**Exercise:** Swap "phylum" for "division" in the rows below. Begin at the start of the rows, stop after the line that has "common name: Yarrow", and give those lines again with everything else unchanged.

Start Extracted information

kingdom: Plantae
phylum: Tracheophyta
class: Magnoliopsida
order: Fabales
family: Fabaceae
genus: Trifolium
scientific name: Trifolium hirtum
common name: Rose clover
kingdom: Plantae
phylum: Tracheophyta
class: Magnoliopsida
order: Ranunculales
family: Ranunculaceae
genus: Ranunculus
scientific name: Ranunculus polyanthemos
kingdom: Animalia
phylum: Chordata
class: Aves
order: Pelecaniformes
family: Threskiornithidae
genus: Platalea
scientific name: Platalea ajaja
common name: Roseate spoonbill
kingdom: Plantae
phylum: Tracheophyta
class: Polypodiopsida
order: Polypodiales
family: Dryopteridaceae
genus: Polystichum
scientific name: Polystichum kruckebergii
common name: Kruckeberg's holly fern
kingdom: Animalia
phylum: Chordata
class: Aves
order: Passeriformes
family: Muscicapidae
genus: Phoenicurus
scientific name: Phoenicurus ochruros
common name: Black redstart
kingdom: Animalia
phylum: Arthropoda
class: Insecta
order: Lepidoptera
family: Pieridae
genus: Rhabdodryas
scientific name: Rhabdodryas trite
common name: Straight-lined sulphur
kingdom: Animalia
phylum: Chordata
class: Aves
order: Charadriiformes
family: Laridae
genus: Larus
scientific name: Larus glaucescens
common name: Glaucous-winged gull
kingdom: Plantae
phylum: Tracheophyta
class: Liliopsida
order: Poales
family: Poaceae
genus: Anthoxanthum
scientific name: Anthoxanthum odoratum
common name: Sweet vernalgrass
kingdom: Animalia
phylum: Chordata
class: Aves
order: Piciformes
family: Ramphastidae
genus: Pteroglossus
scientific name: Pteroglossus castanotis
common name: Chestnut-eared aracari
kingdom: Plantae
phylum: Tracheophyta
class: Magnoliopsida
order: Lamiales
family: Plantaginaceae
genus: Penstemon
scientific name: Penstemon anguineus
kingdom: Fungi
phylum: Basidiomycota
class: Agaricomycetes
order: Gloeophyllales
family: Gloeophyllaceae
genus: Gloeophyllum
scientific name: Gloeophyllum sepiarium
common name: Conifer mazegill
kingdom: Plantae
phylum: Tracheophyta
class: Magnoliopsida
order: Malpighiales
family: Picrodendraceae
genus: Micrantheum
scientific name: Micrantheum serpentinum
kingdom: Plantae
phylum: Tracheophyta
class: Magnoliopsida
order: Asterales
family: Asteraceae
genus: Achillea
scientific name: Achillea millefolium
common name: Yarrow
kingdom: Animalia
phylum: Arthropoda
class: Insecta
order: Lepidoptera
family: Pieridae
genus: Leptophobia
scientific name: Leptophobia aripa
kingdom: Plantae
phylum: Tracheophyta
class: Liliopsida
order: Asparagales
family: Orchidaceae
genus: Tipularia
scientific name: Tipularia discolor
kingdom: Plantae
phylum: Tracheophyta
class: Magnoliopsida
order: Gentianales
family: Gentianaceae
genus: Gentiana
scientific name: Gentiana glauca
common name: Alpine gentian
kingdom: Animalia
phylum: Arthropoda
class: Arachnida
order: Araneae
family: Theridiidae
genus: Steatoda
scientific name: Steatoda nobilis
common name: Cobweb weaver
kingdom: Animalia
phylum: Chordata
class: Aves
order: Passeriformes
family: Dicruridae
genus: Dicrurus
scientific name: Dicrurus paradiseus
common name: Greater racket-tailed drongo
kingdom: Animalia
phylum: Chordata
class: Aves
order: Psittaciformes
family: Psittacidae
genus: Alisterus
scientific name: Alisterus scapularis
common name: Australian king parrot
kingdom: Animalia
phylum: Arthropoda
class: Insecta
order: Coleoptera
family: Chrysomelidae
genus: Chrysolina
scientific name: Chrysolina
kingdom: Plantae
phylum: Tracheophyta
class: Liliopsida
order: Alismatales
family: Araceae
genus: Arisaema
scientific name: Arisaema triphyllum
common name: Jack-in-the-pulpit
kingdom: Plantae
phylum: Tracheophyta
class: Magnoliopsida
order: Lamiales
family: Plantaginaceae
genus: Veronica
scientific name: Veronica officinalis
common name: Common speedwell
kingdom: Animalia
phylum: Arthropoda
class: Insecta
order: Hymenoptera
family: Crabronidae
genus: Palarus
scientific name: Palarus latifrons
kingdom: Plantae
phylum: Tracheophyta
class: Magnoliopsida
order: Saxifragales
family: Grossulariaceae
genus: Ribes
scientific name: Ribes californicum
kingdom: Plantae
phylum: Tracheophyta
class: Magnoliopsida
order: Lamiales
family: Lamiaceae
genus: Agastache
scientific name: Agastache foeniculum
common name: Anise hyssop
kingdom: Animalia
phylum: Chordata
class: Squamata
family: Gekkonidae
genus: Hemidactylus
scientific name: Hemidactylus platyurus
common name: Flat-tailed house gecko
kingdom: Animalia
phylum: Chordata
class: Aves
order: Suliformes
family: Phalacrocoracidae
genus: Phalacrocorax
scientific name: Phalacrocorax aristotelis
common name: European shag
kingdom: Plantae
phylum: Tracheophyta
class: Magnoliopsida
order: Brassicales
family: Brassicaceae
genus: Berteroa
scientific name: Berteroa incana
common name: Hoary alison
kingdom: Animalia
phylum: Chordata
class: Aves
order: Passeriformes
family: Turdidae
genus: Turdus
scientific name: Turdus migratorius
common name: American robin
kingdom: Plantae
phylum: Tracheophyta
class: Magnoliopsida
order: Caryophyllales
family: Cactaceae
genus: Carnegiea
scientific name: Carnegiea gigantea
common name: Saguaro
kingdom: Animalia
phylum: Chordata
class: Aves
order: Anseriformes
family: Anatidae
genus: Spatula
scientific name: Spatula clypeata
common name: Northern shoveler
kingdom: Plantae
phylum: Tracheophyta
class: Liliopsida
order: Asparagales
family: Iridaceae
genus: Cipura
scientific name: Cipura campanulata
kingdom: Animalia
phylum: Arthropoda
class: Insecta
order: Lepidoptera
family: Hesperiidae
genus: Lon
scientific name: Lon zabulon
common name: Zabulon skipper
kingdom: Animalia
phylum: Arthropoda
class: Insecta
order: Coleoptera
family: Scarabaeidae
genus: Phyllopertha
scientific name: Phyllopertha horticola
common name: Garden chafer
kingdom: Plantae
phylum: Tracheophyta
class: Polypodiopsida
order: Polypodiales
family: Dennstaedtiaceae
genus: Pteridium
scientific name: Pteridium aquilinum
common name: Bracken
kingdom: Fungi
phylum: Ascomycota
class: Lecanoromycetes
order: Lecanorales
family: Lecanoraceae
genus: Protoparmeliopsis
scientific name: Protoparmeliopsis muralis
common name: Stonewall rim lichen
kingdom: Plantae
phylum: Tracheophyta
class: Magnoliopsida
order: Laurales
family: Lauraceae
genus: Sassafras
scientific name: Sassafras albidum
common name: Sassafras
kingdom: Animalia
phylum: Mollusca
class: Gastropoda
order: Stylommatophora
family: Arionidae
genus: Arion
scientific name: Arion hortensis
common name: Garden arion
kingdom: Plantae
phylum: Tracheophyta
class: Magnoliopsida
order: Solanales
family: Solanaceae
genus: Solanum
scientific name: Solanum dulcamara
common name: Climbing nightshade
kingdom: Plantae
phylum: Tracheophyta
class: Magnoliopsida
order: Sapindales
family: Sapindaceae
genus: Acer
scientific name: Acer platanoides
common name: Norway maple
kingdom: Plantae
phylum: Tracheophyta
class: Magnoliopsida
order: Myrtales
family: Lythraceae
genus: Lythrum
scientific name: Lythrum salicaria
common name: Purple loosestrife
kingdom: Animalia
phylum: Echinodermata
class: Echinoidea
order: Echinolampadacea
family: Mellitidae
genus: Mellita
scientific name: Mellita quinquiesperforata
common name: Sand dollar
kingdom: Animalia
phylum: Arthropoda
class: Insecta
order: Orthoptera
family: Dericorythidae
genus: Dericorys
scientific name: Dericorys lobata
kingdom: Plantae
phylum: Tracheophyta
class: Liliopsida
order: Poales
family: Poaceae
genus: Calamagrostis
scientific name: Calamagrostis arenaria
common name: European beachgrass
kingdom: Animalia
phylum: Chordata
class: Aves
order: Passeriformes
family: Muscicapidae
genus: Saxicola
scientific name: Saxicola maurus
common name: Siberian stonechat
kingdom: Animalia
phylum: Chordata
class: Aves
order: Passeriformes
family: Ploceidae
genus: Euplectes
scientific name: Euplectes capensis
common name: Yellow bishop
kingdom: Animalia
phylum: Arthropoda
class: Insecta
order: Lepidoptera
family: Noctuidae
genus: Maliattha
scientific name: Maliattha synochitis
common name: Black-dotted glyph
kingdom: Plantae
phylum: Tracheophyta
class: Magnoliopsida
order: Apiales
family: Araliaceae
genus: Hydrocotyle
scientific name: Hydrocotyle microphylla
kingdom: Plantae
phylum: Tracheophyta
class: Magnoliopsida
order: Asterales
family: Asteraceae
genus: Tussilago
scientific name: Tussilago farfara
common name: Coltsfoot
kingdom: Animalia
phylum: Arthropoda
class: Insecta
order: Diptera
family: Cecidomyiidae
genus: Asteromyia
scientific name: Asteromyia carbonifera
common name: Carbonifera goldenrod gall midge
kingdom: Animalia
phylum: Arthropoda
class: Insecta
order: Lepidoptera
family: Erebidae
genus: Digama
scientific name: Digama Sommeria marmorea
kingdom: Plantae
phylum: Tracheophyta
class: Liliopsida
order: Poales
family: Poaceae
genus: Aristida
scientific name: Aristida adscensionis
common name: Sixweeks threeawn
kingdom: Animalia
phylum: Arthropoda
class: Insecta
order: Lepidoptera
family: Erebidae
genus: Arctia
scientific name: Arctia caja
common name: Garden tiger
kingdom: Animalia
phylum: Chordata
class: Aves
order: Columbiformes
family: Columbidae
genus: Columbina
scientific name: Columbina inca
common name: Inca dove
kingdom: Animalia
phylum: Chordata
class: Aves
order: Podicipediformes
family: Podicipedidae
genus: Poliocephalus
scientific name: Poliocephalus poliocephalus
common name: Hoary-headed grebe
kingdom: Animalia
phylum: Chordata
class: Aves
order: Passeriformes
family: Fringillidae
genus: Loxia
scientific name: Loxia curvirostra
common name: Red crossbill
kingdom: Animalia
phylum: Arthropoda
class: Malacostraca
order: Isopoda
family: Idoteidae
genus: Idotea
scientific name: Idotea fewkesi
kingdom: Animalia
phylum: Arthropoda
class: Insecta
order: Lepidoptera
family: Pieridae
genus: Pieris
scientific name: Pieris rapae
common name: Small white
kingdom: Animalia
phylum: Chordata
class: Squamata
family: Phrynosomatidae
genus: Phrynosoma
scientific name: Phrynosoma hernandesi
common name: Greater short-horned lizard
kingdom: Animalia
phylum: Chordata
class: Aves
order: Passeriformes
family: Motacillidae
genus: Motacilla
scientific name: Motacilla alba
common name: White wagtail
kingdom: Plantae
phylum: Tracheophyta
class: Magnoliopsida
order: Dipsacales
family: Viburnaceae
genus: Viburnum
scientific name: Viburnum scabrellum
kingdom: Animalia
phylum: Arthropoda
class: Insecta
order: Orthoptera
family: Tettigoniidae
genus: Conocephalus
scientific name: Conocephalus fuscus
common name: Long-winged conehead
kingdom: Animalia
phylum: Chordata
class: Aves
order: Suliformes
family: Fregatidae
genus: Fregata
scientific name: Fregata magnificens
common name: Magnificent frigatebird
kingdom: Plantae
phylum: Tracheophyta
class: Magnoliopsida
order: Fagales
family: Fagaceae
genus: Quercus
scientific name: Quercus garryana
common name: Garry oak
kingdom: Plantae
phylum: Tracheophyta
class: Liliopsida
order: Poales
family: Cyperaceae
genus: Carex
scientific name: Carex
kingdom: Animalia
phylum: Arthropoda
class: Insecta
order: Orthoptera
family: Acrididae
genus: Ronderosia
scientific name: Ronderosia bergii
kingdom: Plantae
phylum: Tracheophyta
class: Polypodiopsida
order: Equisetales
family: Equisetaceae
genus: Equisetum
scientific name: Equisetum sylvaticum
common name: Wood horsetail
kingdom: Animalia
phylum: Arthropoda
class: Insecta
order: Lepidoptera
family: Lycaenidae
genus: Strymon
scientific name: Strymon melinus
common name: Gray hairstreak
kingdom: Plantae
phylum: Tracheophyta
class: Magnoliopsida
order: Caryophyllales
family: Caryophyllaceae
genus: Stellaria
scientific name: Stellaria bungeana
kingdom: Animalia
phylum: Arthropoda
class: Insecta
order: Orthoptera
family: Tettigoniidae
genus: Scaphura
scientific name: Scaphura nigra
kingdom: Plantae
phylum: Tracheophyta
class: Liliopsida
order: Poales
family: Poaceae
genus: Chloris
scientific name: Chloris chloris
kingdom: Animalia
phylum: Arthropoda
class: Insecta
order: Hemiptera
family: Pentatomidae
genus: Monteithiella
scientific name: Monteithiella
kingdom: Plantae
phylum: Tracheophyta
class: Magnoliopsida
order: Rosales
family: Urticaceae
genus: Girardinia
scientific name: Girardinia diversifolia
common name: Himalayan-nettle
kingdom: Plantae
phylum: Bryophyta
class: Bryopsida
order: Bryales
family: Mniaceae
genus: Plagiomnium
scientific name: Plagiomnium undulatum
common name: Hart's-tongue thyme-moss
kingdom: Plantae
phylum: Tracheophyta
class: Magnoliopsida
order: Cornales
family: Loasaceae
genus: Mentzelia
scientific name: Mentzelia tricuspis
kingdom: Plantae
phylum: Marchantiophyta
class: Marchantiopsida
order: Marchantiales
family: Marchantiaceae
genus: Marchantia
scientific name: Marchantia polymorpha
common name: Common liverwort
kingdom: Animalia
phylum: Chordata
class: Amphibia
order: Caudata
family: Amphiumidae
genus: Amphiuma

End Extracted information

**Answer to the task:**
kingdom: Plantae
division: Tracheophyta
class: Magnoliopsida
order: Fabales
family: Fabaceae
genus: Trifolium
scientific name: Trifolium hirtum
common name: Rose clover
kingdom: Plantae
division: Tracheophyta
class: Magnoliopsida
order: Ranunculales
family: Ranunculaceae
genus: Ranunculus
scientific name: Ranunculus polyanthemos
kingdom: Animalia
division: Chordata
class: Aves
order: Pelecaniformes
family: Threskiornithidae
genus: Platalea
scientific name: Platalea ajaja
common name: Roseate spoonbill
kingdom: Plantae
division: Tracheophyta
class: Polypodiopsida
order: Polypodiales
family: Dryopteridaceae
genus: Polystichum
scientific name: Polystichum kruckebergii
common name: Kruckeberg's holly fern
kingdom: Animalia
division: Chordata
class: Aves
order: Passeriformes
family: Muscicapidae
genus: Phoenicurus
scientific name: Phoenicurus ochruros
common name: Black redstart
kingdom: Animalia
division: Arthropoda
class: Insecta
order: Lepidoptera
family: Pieridae
genus: Rhabdodryas
scientific name: Rhabdodryas trite
common name: Straight-lined sulphur
kingdom: Animalia
division: Chordata
class: Aves
order: Charadriiformes
family: Laridae
genus: Larus
scientific name: Larus glaucescens
common name: Glaucous-winged gull
kingdom: Plantae
division: Tracheophyta
class: Liliopsida
order: Poales
family: Poaceae
genus: Anthoxanthum
scientific name: Anthoxanthum odoratum
common name: Sweet vernalgrass
kingdom: Animalia
division: Chordata
class: Aves
order: Piciformes
family: Ramphastidae
genus: Pteroglossus
scientific name: Pteroglossus castanotis
common name: Chestnut-eared aracari
kingdom: Plantae
division: Tracheophyta
class: Magnoliopsida
order: Lamiales
family: Plantaginaceae
genus: Penstemon
scientific name: Penstemon anguineus
kingdom: Fungi
division: Basidiomycota
class: Agaricomycetes
order: Gloeophyllales
family: Gloeophyllaceae
genus: Gloeophyllum
scientific name: Gloeophyllum sepiarium
common name: Conifer mazegill
kingdom: Plantae
division: Tracheophyta
class: Magnoliopsida
order: Malpighiales
family: Picrodendraceae
genus: Micrantheum
scientific name: Micrantheum serpentinum
kingdom: Plantae
division: Tracheophyta
class: Magnoliopsida
order: Asterales
family: Asteraceae
genus: Achillea
scientific name: Achillea millefolium
common name: Yarrow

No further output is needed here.